» Exercise requirements
An image-free reproduction of the data below is needed: print it exactly.

» Stored data
=== Begin Enclosure ===

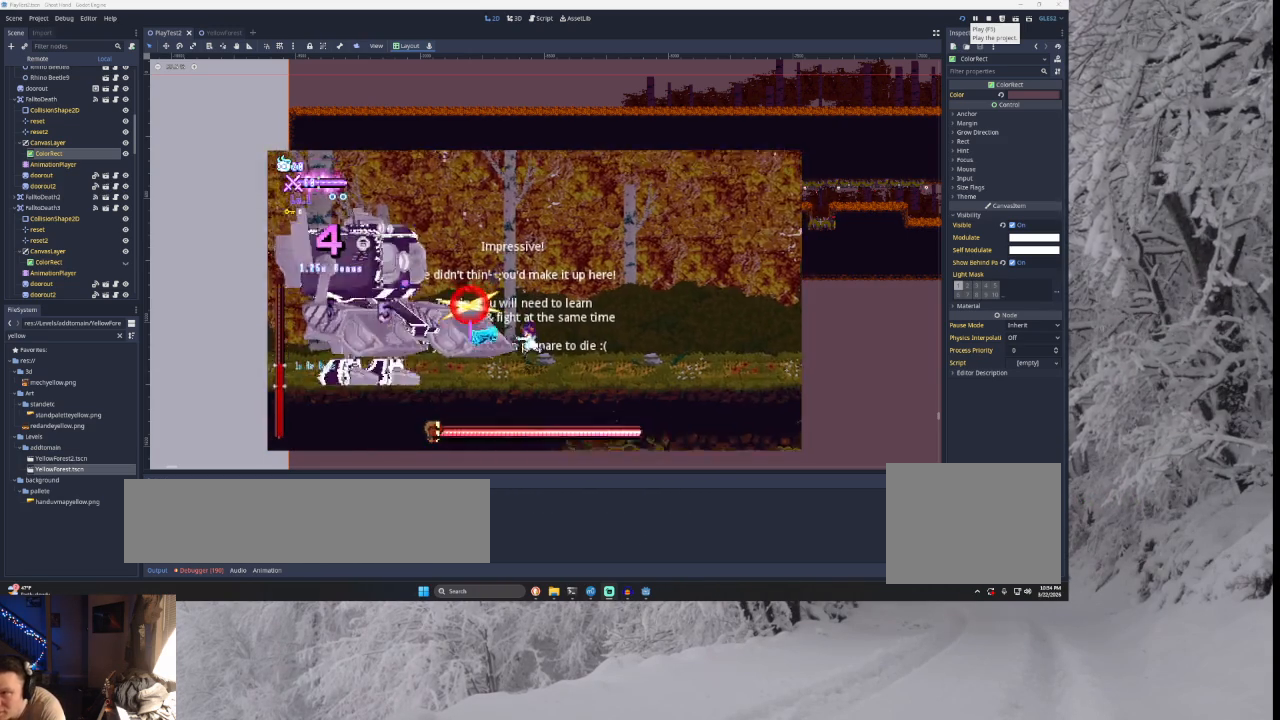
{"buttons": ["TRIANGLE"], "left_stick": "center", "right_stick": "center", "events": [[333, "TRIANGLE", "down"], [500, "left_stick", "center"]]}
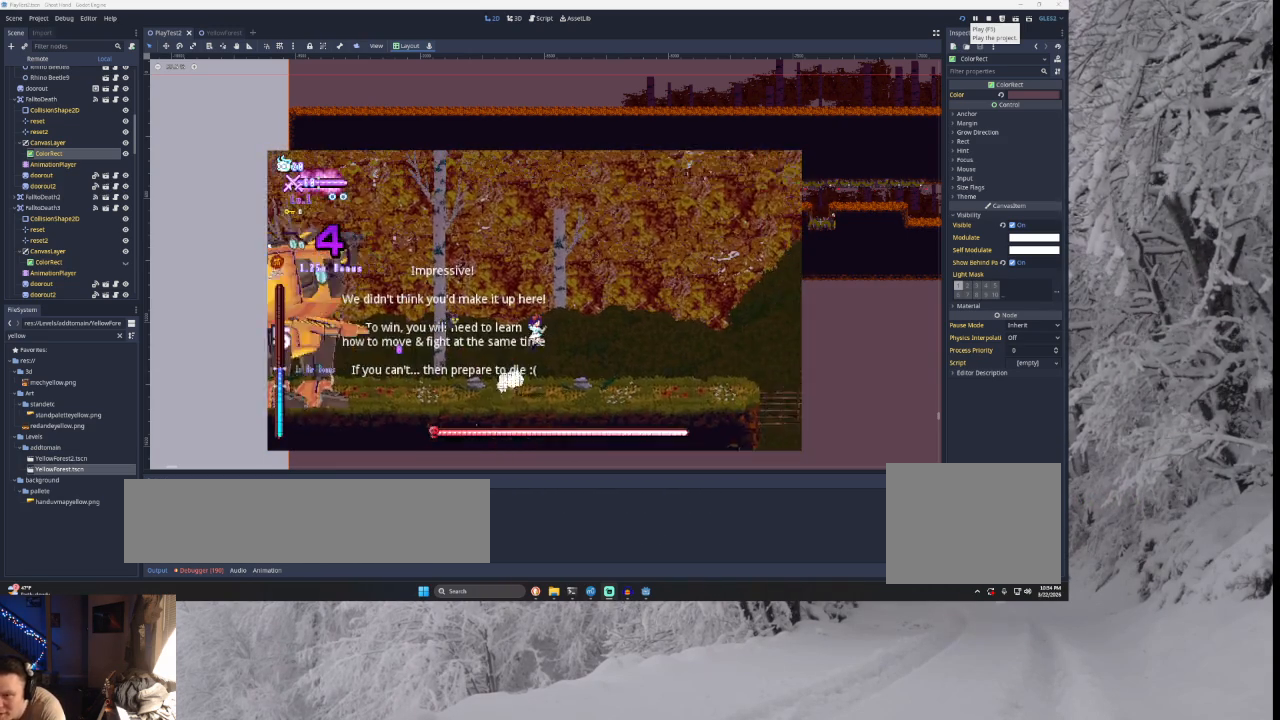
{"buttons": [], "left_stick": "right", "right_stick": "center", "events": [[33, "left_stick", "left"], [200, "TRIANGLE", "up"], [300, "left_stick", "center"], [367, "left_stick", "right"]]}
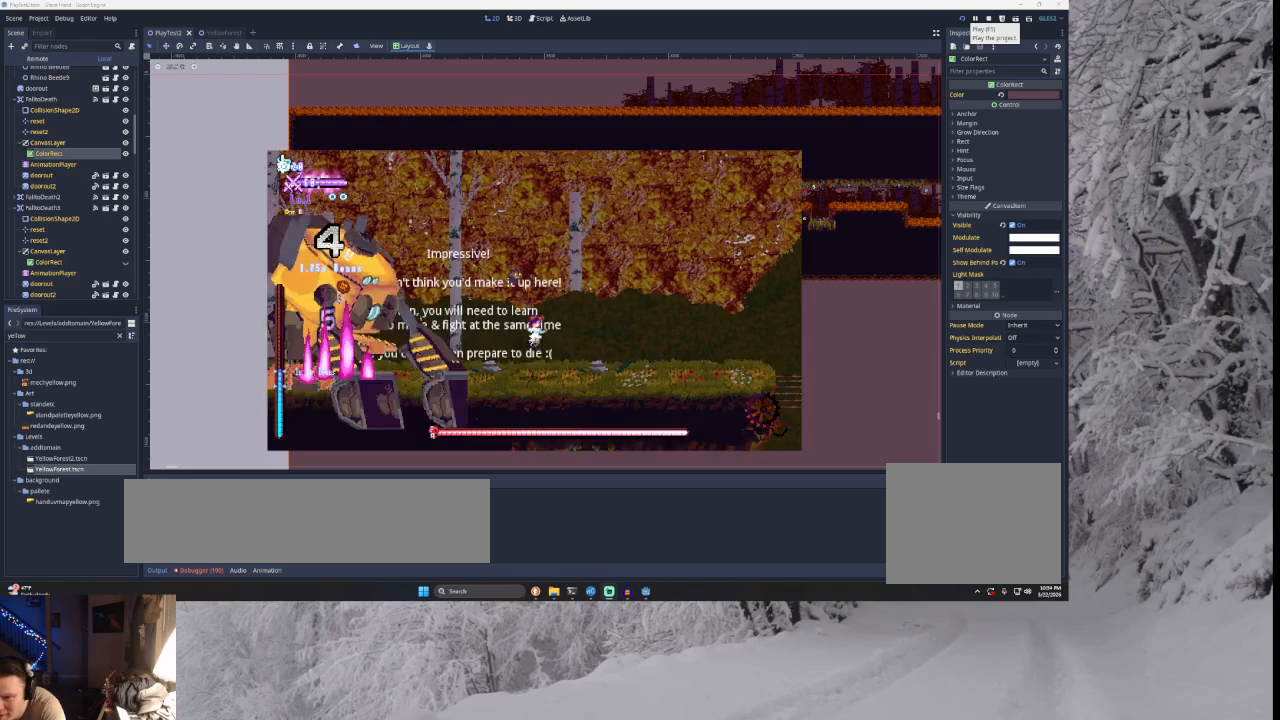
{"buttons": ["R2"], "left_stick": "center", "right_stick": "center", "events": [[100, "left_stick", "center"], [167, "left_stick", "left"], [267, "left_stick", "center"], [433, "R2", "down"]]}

=== End Enclosure ===

» Result
{"buttons": ["TRIANGLE"], "left_stick": "center", "right_stick": "center", "events": [[333, "TRIANGLE", "down"], [500, "left_stick", "center"]]}
{"buttons": [], "left_stick": "right", "right_stick": "center", "events": [[33, "left_stick", "left"], [200, "TRIANGLE", "up"], [300, "left_stick", "center"], [367, "left_stick", "right"]]}
{"buttons": ["R2"], "left_stick": "center", "right_stick": "center", "events": [[100, "left_stick", "center"], [167, "left_stick", "left"], [267, "left_stick", "center"], [433, "R2", "down"]]}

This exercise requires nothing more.